— start of Extracted material —

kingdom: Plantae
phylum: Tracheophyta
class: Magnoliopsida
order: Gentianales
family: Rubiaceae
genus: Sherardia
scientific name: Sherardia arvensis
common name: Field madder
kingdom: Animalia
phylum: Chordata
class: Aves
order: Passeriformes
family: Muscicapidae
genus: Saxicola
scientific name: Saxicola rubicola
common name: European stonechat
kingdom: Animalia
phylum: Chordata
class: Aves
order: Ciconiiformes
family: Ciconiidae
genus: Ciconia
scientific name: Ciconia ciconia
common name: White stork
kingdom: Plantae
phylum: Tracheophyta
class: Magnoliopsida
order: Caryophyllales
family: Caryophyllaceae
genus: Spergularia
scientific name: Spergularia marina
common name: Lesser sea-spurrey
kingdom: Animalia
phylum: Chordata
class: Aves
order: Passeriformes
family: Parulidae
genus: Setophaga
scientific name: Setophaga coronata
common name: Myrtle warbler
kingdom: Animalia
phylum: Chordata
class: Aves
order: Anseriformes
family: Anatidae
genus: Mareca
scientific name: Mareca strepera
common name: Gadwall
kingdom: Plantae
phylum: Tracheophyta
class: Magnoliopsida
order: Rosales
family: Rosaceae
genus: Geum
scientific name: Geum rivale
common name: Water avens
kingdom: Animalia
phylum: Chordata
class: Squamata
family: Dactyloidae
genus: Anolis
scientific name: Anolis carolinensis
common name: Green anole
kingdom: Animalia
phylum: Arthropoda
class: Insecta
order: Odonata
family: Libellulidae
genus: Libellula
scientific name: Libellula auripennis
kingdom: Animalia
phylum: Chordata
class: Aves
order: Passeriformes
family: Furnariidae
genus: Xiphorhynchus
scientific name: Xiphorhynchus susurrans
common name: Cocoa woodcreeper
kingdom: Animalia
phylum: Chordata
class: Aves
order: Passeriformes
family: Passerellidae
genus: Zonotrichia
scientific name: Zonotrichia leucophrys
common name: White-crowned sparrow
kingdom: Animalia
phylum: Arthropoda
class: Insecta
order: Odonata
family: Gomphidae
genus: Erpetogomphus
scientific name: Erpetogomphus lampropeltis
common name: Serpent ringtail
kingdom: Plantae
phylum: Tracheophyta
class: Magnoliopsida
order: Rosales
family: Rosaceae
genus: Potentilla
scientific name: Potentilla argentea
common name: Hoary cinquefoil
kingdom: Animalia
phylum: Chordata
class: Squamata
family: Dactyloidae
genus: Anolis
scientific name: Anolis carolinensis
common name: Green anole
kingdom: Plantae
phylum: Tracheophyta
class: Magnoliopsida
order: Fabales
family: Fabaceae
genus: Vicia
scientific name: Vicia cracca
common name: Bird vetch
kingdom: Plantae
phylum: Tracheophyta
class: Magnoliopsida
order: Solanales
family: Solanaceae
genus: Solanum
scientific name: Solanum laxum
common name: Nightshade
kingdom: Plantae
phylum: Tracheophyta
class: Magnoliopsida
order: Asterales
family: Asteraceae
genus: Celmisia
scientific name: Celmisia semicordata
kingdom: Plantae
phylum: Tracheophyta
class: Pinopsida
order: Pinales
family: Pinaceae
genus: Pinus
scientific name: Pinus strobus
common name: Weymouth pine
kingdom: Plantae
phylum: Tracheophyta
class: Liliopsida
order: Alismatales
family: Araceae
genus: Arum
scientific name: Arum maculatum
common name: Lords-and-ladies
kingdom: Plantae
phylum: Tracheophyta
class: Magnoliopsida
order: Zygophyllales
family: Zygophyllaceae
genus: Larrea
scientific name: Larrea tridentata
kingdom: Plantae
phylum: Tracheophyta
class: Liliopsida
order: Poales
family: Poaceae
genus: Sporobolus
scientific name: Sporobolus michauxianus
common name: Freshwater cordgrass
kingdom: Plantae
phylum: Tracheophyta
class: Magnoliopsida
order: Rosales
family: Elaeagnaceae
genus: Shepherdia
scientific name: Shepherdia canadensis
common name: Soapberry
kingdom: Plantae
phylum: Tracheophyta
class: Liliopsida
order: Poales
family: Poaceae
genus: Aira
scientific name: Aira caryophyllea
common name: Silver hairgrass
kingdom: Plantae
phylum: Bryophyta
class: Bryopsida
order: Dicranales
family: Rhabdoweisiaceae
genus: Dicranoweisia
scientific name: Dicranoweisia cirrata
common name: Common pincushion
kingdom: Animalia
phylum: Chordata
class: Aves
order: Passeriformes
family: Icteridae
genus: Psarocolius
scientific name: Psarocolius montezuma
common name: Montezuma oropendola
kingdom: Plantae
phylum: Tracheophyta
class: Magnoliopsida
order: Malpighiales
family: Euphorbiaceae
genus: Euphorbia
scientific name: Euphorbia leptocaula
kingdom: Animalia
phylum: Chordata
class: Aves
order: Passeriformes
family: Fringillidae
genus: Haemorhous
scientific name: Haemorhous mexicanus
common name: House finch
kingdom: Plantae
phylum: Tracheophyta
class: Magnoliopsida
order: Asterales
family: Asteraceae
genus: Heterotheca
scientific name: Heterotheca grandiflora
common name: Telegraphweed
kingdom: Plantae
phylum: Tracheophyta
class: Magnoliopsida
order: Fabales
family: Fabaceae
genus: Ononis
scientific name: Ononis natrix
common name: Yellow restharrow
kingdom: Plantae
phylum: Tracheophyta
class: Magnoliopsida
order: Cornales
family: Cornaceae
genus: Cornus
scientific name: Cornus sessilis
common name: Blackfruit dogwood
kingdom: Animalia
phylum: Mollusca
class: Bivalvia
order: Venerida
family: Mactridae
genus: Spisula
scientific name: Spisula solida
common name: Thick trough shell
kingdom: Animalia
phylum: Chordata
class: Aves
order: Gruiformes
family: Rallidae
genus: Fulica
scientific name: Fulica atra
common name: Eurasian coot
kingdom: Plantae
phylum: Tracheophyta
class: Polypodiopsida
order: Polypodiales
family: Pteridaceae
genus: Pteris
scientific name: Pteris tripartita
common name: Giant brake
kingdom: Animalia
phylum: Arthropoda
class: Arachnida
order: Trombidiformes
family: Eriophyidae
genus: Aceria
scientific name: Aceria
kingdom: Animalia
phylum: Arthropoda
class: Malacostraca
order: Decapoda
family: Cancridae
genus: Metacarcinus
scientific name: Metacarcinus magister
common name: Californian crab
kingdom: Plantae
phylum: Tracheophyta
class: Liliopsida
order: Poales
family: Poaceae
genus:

— end of Extracted material —

**Problem to work on:**
Turn all of the taxonomy lines above into a numbered list, leaving out any blank lines.

**Solution below:**
1. kingdom: Plantae
2. phylum: Tracheophyta
3. class: Magnoliopsida
4. order: Gentianales
5. family: Rubiaceae
6. genus: Sherardia
7. scientific name: Sherardia arvensis
8. common name: Field madder
9. kingdom: Animalia
10. phylum: Chordata
11. class: Aves
12. order: Passeriformes
13. family: Muscicapidae
14. genus: Saxicola
15. scientific name: Saxicola rubicola
16. common name: European stonechat
17. kingdom: Animalia
18. phylum: Chordata
19. class: Aves
20. order: Ciconiiformes
21. family: Ciconiidae
22. genus: Ciconia
23. scientific name: Ciconia ciconia
24. common name: White stork
25. kingdom: Plantae
26. phylum: Tracheophyta
27. class: Magnoliopsida
28. order: Caryophyllales
29. family: Caryophyllaceae
30. genus: Spergularia
31. scientific name: Spergularia marina
32. common name: Lesser sea-spurrey
33. kingdom: Animalia
34. phylum: Chordata
35. class: Aves
36. order: Passeriformes
37. family: Parulidae
38. genus: Setophaga
39. scientific name: Setophaga coronata
40. common name: Myrtle warbler
41. kingdom: Animalia
42. phylum: Chordata
43. class: Aves
44. order: Anseriformes
45. family: Anatidae
46. genus: Mareca
47. scientific name: Mareca strepera
48. common name: Gadwall
49. kingdom: Plantae
50. phylum: Tracheophyta
51. class: Magnoliopsida
52. order: Rosales
53. family: Rosaceae
54. genus: Geum
55. scientific name: Geum rivale
56. common name: Water avens
57. kingdom: Animalia
58. phylum: Chordata
59. class: Squamata
60. family: Dactyloidae
61. genus: Anolis
62. scientific name: Anolis carolinensis
63. common name: Green anole
64. kingdom: Animalia
65. phylum: Arthropoda
66. class: Insecta
67. order: Odonata
68. family: Libellulidae
69. genus: Libellula
70. scientific name: Libellula auripennis
71. kingdom: Animalia
72. phylum: Chordata
73. class: Aves
74. order: Passeriformes
75. family: Furnariidae
76. genus: Xiphorhynchus
77. scientific name: Xiphorhynchus susurrans
78. common name: Cocoa woodcreeper
79. kingdom: Animalia
80. phylum: Chordata
81. class: Aves
82. order: Passeriformes
83. family: Passerellidae
84. genus: Zonotrichia
85. scientific name: Zonotrichia leucophrys
86. common name: White-crowned sparrow
87. kingdom: Animalia
88. phylum: Arthropoda
89. class: Insecta
90. order: Odonata
91. family: Gomphidae
92. genus: Erpetogomphus
93. scientific name: Erpetogomphus lampropeltis
94. common name: Serpent ringtail
95. kingdom: Plantae
96. phylum: Tracheophyta
97. class: Magnoliopsida
98. order: Rosales
99. family: Rosaceae
100. genus: Potentilla
101. scientific name: Potentilla argentea
102. common name: Hoary cinquefoil
103. kingdom: Animalia
104. phylum: Chordata
105. class: Squamata
106. family: Dactyloidae
107. genus: Anolis
108. scientific name: Anolis carolinensis
109. common name: Green anole
110. kingdom: Plantae
111. phylum: Tracheophyta
112. class: Magnoliopsida
113. order: Fabales
114. family: Fabaceae
115. genus: Vicia
116. scientific name: Vicia cracca
117. common name: Bird vetch
118. kingdom: Plantae
119. phylum: Tracheophyta
120. class: Magnoliopsida
121. order: Solanales
122. family: Solanaceae
123. genus: Solanum
124. scientific name: Solanum laxum
125. common name: Nightshade
126. kingdom: Plantae
127. phylum: Tracheophyta
128. class: Magnoliopsida
129. order: Asterales
130. family: Asteraceae
131. genus: Celmisia
132. scientific name: Celmisia semicordata
133. kingdom: Plantae
134. phylum: Tracheophyta
135. class: Pinopsida
136. order: Pinales
137. family: Pinaceae
138. genus: Pinus
139. scientific name: Pinus strobus
140. common name: Weymouth pine
141. kingdom: Plantae
142. phylum: Tracheophyta
143. class: Liliopsida
144. order: Alismatales
145. family: Araceae
146. genus: Arum
147. scientific name: Arum maculatum
148. common name: Lords-and-ladies
149. kingdom: Plantae
150. phylum: Tracheophyta
151. class: Magnoliopsida
152. order: Zygophyllales
153. family: Zygophyllaceae
154. genus: Larrea
155. scientific name: Larrea tridentata
156. kingdom: Plantae
157. phylum: Tracheophyta
158. class: Liliopsida
159. order: Poales
160. family: Poaceae
161. genus: Sporobolus
162. scientific name: Sporobolus michauxianus
163. common name: Freshwater cordgrass
164. kingdom: Plantae
165. phylum: Tracheophyta
166. class: Magnoliopsida
167. order: Rosales
168. family: Elaeagnaceae
169. genus: Shepherdia
170. scientific name: Shepherdia canadensis
171. common name: Soapberry
172. kingdom: Plantae
173. phylum: Tracheophyta
174. class: Liliopsida
175. order: Poales
176. family: Poaceae
177. genus: Aira
178. scientific name: Aira caryophyllea
179. common name: Silver hairgrass
180. kingdom: Plantae
181. phylum: Bryophyta
182. class: Bryopsida
183. order: Dicranales
184. family: Rhabdoweisiaceae
185. genus: Dicranoweisia
186. scientific name: Dicranoweisia cirrata
187. common name: Common pincushion
188. kingdom: Animalia
189. phylum: Chordata
190. class: Aves
191. order: Passeriformes
192. family: Icteridae
193. genus: Psarocolius
194. scientific name: Psarocolius montezuma
195. common name: Montezuma oropendola
196. kingdom: Plantae
197. phylum: Tracheophyta
198. class: Magnoliopsida
199. order: Malpighiales
200. family: Euphorbiaceae
201. genus: Euphorbia
202. scientific name: Euphorbia leptocaula
203. kingdom: Animalia
204. phylum: Chordata
205. class: Aves
206. order: Passeriformes
207. family: Fringillidae
208. genus: Haemorhous
209. scientific name: Haemorhous mexicanus
210. common name: House finch
211. kingdom: Plantae
212. phylum: Tracheophyta
213. class: Magnoliopsida
214. order: Asterales
215. family: Asteraceae
216. genus: Heterotheca
217. scientific name: Heterotheca grandiflora
218. common name: Telegraphweed
219. kingdom: Plantae
220. phylum: Tracheophyta
221. class: Magnoliopsida
222. order: Fabales
223. family: Fabaceae
224. genus: Ononis
225. scientific name: Ononis natrix
226. common name: Yellow restharrow
227. kingdom: Plantae
228. phylum: Tracheophyta
229. class: Magnoliopsida
230. order: Cornales
231. family: Cornaceae
232. genus: Cornus
233. scientific name: Cornus sessilis
234. common name: Blackfruit dogwood
235. kingdom: Animalia
236. phylum: Mollusca
237. class: Bivalvia
238. order: Venerida
239. family: Mactridae
240. genus: Spisula
241. scientific name: Spisula solida
242. common name: Thick trough shell
243. kingdom: Animalia
244. phylum: Chordata
245. class: Aves
246. order: Gruiformes
247. family: Rallidae
248. genus: Fulica
249. scientific name: Fulica atra
250. common name: Eurasian coot
251. kingdom: Plantae
252. phylum: Tracheophyta
253. class: Polypodiopsida
254. order: Polypodiales
255. family: Pteridaceae
256. genus: Pteris
257. scientific name: Pteris tripartita
258. common name: Giant brake
259. kingdom: Animalia
260. phylum: Arthropoda
261. class: Arachnida
262. order: Trombidiformes
263. family: Eriophyidae
264. genus: Aceria
265. scientific name: Aceria
266. kingdom: Animalia
267. phylum: Arthropoda
268. class: Malacostraca
269. order: Decapoda
270. family: Cancridae
271. genus: Metacarcinus
272. scientific name: Metacarcinus magister
273. common name: Californian crab
274. kingdom: Plantae
275. phylum: Tracheophyta
276. class: Liliopsida
277. order: Poales
278. family: Poaceae
279. genus:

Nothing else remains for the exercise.